A thought flashed across the Magistrate’s face. The cyran loosened his grip, maintaining just enough pressure to hold Eolh in place. As more imperial soldiers finally came running down the steps, he shouted, “In here, you fools. Tie him up. Now.”

They surrounded Eolh, scales and armor and muscle wrapping around his limbs, his throat. Ripping the goggles from his face. They threw him to the ground and wrapped ropes around his wrists so tight that Eolh’s fingers went numb. Two soldiers grabbed his arms, making them bend the wrong way. He had no breath to scream.

“Get the Queen, too,” the Magistrate said. “Bring them both outside.”

They dragged her out of the back room, her chains dragging against the floor. They had to carry her by the shoulders, for she could not stand on her own.

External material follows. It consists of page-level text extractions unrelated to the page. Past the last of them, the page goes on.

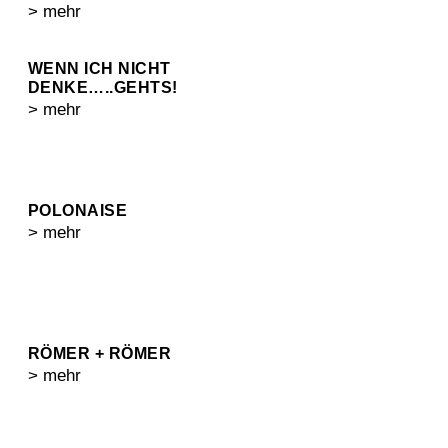
> mehr
WENN ICH NICHT
DENKE…..GEHTS!
> mehr
POLONAISE
> mehr
RÖMER + RÖMER
> mehr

For a brief moment, when he laid his eyes on her, he felt only the bright breath of joy that she was, somehow, still alive.

“Eolh.” Her voice was a dry, ragged whisper. “You came.”

“This was a terrible way to die, wasn’t it?”

“They all are,” she said. And the weak, uncompromising smile she gave him almost made all of this worth it.

“Sickening,” the Magistrate said. He flicked the back of his hand through the air, casually, and an audible smack jerked the Queen against her chains. Like she was a living puppet and he held all the strings. The force of the blow was so strong it staggered even the soldiers who were holding her.

“Take them to the top of the tower. Tie them to stakes, out in the open, where they can see everything.”

He turned to the Queen, that sneer carving a gold line across his scaled face. “Are you ready, my Queen? I’ve been wanting to show you something.”